## TASK STATEMENT:
Print everything in the records exactly. Leave the pictures out.

=== Section Start ===

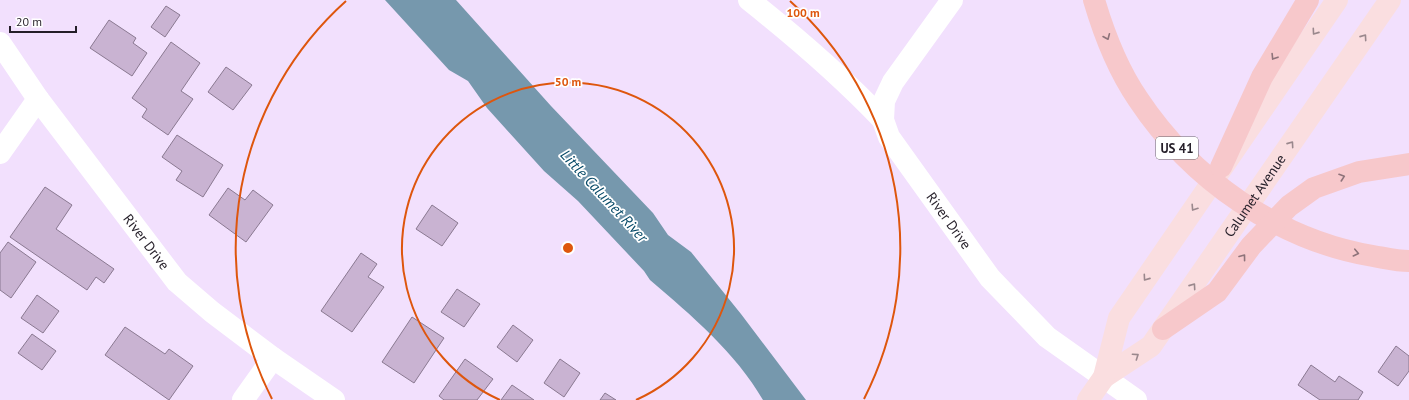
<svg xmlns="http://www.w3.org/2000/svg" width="1409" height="400" font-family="'PT Sans',sans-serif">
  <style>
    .water { fill: #7698ad }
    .building { fill: #c9b3d2; stroke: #8a7991 }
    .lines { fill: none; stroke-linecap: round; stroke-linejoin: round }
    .minor { stroke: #fff; stroke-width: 22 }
    .major { stroke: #fadee0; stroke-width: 22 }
    .highway { stroke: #f7c8cb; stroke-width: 22 }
    .oneway { stroke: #9a888d }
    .oneway2 { stroke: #8e737a }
    .ring { fill: none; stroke: #de560d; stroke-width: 2 }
    .labels { text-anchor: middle; stroke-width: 3.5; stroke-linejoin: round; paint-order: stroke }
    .shield { fill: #fff; stroke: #666268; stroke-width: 1 }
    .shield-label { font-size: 13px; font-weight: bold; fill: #241e28 }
    .street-label { font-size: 14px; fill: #241e28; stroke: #fff }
    .water-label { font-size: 15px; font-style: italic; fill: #044866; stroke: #fff }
    .centre { fill: #de560d; stroke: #fff; stroke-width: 2 }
    .ring-label { font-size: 12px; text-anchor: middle; font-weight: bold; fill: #de560d; stroke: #fff; stroke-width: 3.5; stroke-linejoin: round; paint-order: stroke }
  </style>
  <rect width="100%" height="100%" fill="#f2e0fd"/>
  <path class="water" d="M 385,0 L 456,0 L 551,106 L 653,213 L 668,235 L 691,252 L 741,314 L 806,400 L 763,400 C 735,352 692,316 650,280 L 644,271 L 578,201 L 544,171 L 487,108 L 468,81 L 449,70 Z"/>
  <g class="building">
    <path d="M 166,6 L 180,15 L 165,37 L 151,27 Z"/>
    <path d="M 109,20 L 136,38 L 133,43 L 147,53 L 132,76 L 90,48 Z"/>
    <path d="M 171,42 L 200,63 L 181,91 L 193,99 L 168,135 L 142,117 L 147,109 L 132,98 Z"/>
    <path d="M 226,67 L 252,85 L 233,110 L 208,92 Z"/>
    <path d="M 177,135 L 223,165 L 203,197 L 176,180 L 182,171 L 162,157 Z"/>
    <path d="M 45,187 L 72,205 L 56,229 L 114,269 L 104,283 L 96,277 L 87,290 L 10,237 Z"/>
    <path d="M 228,188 L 245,200 L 253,190 L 273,205 L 246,242 L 209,215 Z"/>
    <path d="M 432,205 L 458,223 L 442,246 L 416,229 Z"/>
    <path d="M 8,242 L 36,262 L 11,298 L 0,290 L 0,253 Z"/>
    <path d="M 361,253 L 377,264 L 368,277 L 384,287 L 352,332 L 321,311 Z"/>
    <path d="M 457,289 L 480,304 L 464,327 L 441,312 Z"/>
    <path d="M 37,295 L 59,311 L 43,333 L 21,318 Z"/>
    <path d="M 412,317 L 444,338 L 414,383 L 382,362 Z"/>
    <path d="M 513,325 L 533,340 L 517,362 L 497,347 Z"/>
    <path d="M 125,327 L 165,354 L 169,349 L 193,366 L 169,400 L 105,355 Z"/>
    <path d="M 32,334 L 56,351 L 42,370 L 18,353 Z"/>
    <path d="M 1396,346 L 1409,356 L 1409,371 L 1398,386 L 1378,372 Z"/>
    <path d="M 465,359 L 493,379 L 477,400 L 444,400 L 439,396 Z"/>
    <path d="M 560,359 L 580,373 L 564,397 L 544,383 Z"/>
    <path d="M 1311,365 L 1335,382 L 1339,376 L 1363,392 L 1358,400 L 1320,400 L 1298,385 Z"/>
    <path d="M 512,385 L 534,400 L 501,400 Z"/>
    <path d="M 605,393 L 616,400 L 600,400 Z"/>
  </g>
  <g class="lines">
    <g class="minor">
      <path d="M 749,0 C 797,38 841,76 883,120"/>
      <path id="s1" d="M 952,0 L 893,82 L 884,101 L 883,120 L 889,137 L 990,278 L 1047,337 L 1136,400"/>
      <path id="s2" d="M 0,43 L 38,99 L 177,282 L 212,312 L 273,358 L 334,400"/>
      <path d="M 0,153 L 38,99"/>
      <path d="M 243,400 L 273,358"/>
    </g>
    <g class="major">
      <path id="s3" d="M 1104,377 L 1151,346 L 1390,0"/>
      <path d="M 1088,400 L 1104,377 L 1119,318 L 1337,0"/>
    </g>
    <g class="highway">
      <path d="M 1094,0 C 1104,34 1118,70 1138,99 C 1191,179 1278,240 1373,256 C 1385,258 1397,261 1409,261"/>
      <path d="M 1221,167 L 1262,77 L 1308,0"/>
      <path d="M 1163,329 L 1217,292 L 1251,246 L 1289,206 L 1314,188 L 1359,172 L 1409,164"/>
    </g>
  </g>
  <defs><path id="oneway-chevron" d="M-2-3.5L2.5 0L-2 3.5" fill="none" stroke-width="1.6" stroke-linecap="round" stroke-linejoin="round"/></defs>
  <g class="oneway">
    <use href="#oneway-chevron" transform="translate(1315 32) rotate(125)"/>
    <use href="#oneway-chevron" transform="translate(1364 37) rotate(-55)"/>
    <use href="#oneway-chevron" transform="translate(1291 144) rotate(-55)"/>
    <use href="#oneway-chevron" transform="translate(1194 208) rotate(123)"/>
    <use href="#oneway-chevron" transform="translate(1146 278) rotate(125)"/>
    <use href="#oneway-chevron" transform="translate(1193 286) rotate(-55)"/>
    <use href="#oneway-chevron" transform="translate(1136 356) rotate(-34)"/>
  </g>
  <g class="oneway2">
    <use href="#oneway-chevron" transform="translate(1107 37) rotate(67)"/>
    <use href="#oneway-chevron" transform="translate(1274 57) rotate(122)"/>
    <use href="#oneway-chevron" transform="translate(1342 177) rotate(-19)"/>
    <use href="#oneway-chevron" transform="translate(1356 253) rotate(13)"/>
    <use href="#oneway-chevron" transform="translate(1243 257) rotate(-53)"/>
  </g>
  <g class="ring">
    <path d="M500 400A166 166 0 1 1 636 400"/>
    <path d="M272 399A332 332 0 0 1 346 1M790 1A332 332 0 0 1 864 399"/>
  </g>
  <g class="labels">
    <rect class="shield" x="1156" y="137" width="42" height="22" rx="3"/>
    <g class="shield-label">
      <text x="1177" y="153">US 41</text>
    </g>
    <g class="street-label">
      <text dy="5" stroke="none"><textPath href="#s3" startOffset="239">Calumet Avenue</textPath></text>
      <text dy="5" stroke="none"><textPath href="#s1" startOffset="262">River Drive</textPath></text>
      <text dy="5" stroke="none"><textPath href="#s2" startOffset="247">River Drive</textPath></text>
    </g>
    <g class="water-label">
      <text transform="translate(604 196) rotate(47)" y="5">Little Calumet River</text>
    </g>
  </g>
  <circle cx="568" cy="248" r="6" class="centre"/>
  <g class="ring-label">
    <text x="803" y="17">100 m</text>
    <text x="568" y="86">50 m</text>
  </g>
  <path d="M10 26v6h66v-6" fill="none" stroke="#241e28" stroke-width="2"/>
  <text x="16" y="26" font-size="12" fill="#241e28" stroke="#ffffff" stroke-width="3" paint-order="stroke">20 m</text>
</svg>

=== Section End ===

## RESPONSE FOR THIS EXERCISE:
<svg xmlns="http://www.w3.org/2000/svg" width="1409" height="400" font-family="'PT Sans',sans-serif">
  <style>
    .water { fill: #7698ad }
    .building { fill: #c9b3d2; stroke: #8a7991 }
    .lines { fill: none; stroke-linecap: round; stroke-linejoin: round }
    .minor { stroke: #fff; stroke-width: 22 }
    .major { stroke: #fadee0; stroke-width: 22 }
    .highway { stroke: #f7c8cb; stroke-width: 22 }
    .oneway { stroke: #9a888d }
    .oneway2 { stroke: #8e737a }
    .ring { fill: none; stroke: #de560d; stroke-width: 2 }
    .labels { text-anchor: middle; stroke-width: 3.5; stroke-linejoin: round; paint-order: stroke }
    .shield { fill: #fff; stroke: #666268; stroke-width: 1 }
    .shield-label { font-size: 13px; font-weight: bold; fill: #241e28 }
    .street-label { font-size: 14px; fill: #241e28; stroke: #fff }
    .water-label { font-size: 15px; font-style: italic; fill: #044866; stroke: #fff }
    .centre { fill: #de560d; stroke: #fff; stroke-width: 2 }
    .ring-label { font-size: 12px; text-anchor: middle; font-weight: bold; fill: #de560d; stroke: #fff; stroke-width: 3.5; stroke-linejoin: round; paint-order: stroke }
  </style>
  <rect width="100%" height="100%" fill="#f2e0fd"/>
  <path class="water" d="M 385,0 L 456,0 L 551,106 L 653,213 L 668,235 L 691,252 L 741,314 L 806,400 L 763,400 C 735,352 692,316 650,280 L 644,271 L 578,201 L 544,171 L 487,108 L 468,81 L 449,70 Z"/>
  <g class="building">
    <path d="M 166,6 L 180,15 L 165,37 L 151,27 Z"/>
    <path d="M 109,20 L 136,38 L 133,43 L 147,53 L 132,76 L 90,48 Z"/>
    <path d="M 171,42 L 200,63 L 181,91 L 193,99 L 168,135 L 142,117 L 147,109 L 132,98 Z"/>
    <path d="M 226,67 L 252,85 L 233,110 L 208,92 Z"/>
    <path d="M 177,135 L 223,165 L 203,197 L 176,180 L 182,171 L 162,157 Z"/>
    <path d="M 45,187 L 72,205 L 56,229 L 114,269 L 104,283 L 96,277 L 87,290 L 10,237 Z"/>
    <path d="M 228,188 L 245,200 L 253,190 L 273,205 L 246,242 L 209,215 Z"/>
    <path d="M 432,205 L 458,223 L 442,246 L 416,229 Z"/>
    <path d="M 8,242 L 36,262 L 11,298 L 0,290 L 0,253 Z"/>
    <path d="M 361,253 L 377,264 L 368,277 L 384,287 L 352,332 L 321,311 Z"/>
    <path d="M 457,289 L 480,304 L 464,327 L 441,312 Z"/>
    <path d="M 37,295 L 59,311 L 43,333 L 21,318 Z"/>
    <path d="M 412,317 L 444,338 L 414,383 L 382,362 Z"/>
    <path d="M 513,325 L 533,340 L 517,362 L 497,347 Z"/>
    <path d="M 125,327 L 165,354 L 169,349 L 193,366 L 169,400 L 105,355 Z"/>
    <path d="M 32,334 L 56,351 L 42,370 L 18,353 Z"/>
    <path d="M 1396,346 L 1409,356 L 1409,371 L 1398,386 L 1378,372 Z"/>
    <path d="M 465,359 L 493,379 L 477,400 L 444,400 L 439,396 Z"/>
    <path d="M 560,359 L 580,373 L 564,397 L 544,383 Z"/>
    <path d="M 1311,365 L 1335,382 L 1339,376 L 1363,392 L 1358,400 L 1320,400 L 1298,385 Z"/>
    <path d="M 512,385 L 534,400 L 501,400 Z"/>
    <path d="M 605,393 L 616,400 L 600,400 Z"/>
  </g>
  <g class="lines">
    <g class="minor">
      <path d="M 749,0 C 797,38 841,76 883,120"/>
      <path id="s1" d="M 952,0 L 893,82 L 884,101 L 883,120 L 889,137 L 990,278 L 1047,337 L 1136,400"/>
      <path id="s2" d="M 0,43 L 38,99 L 177,282 L 212,312 L 273,358 L 334,400"/>
      <path d="M 0,153 L 38,99"/>
      <path d="M 243,400 L 273,358"/>
    </g>
    <g class="major">
      <path id="s3" d="M 1104,377 L 1151,346 L 1390,0"/>
      <path d="M 1088,400 L 1104,377 L 1119,318 L 1337,0"/>
    </g>
    <g class="highway">
      <path d="M 1094,0 C 1104,34 1118,70 1138,99 C 1191,179 1278,240 1373,256 C 1385,258 1397,261 1409,261"/>
      <path d="M 1221,167 L 1262,77 L 1308,0"/>
      <path d="M 1163,329 L 1217,292 L 1251,246 L 1289,206 L 1314,188 L 1359,172 L 1409,164"/>
    </g>
  </g>
  <defs><path id="oneway-chevron" d="M-2-3.5L2.5 0L-2 3.5" fill="none" stroke-width="1.6" stroke-linecap="round" stroke-linejoin="round"/></defs>
  <g class="oneway">
    <use href="#oneway-chevron" transform="translate(1315 32) rotate(125)"/>
    <use href="#oneway-chevron" transform="translate(1364 37) rotate(-55)"/>
    <use href="#oneway-chevron" transform="translate(1291 144) rotate(-55)"/>
    <use href="#oneway-chevron" transform="translate(1194 208) rotate(123)"/>
    <use href="#oneway-chevron" transform="translate(1146 278) rotate(125)"/>
    <use href="#oneway-chevron" transform="translate(1193 286) rotate(-55)"/>
    <use href="#oneway-chevron" transform="translate(1136 356) rotate(-34)"/>
  </g>
  <g class="oneway2">
    <use href="#oneway-chevron" transform="translate(1107 37) rotate(67)"/>
    <use href="#oneway-chevron" transform="translate(1274 57) rotate(122)"/>
    <use href="#oneway-chevron" transform="translate(1342 177) rotate(-19)"/>
    <use href="#oneway-chevron" transform="translate(1356 253) rotate(13)"/>
    <use href="#oneway-chevron" transform="translate(1243 257) rotate(-53)"/>
  </g>
  <g class="ring">
    <path d="M500 400A166 166 0 1 1 636 400"/>
    <path d="M272 399A332 332 0 0 1 346 1M790 1A332 332 0 0 1 864 399"/>
  </g>
  <g class="labels">
    <rect class="shield" x="1156" y="137" width="42" height="22" rx="3"/>
    <g class="shield-label">
      <text x="1177" y="153">US 41</text>
    </g>
    <g class="street-label">
      <text dy="5" stroke="none"><textPath href="#s3" startOffset="239">Calumet Avenue</textPath></text>
      <text dy="5" stroke="none"><textPath href="#s1" startOffset="262">River Drive</textPath></text>
      <text dy="5" stroke="none"><textPath href="#s2" startOffset="247">River Drive</textPath></text>
    </g>
    <g class="water-label">
      <text transform="translate(604 196) rotate(47)" y="5">Little Calumet River</text>
    </g>
  </g>
  <circle cx="568" cy="248" r="6" class="centre"/>
  <g class="ring-label">
    <text x="803" y="17">100 m</text>
    <text x="568" y="86">50 m</text>
  </g>
  <path d="M10 26v6h66v-6" fill="none" stroke="#241e28" stroke-width="2"/>
  <text x="16" y="26" font-size="12" fill="#241e28" stroke="#ffffff" stroke-width="3" paint-order="stroke">20 m</text>
</svg>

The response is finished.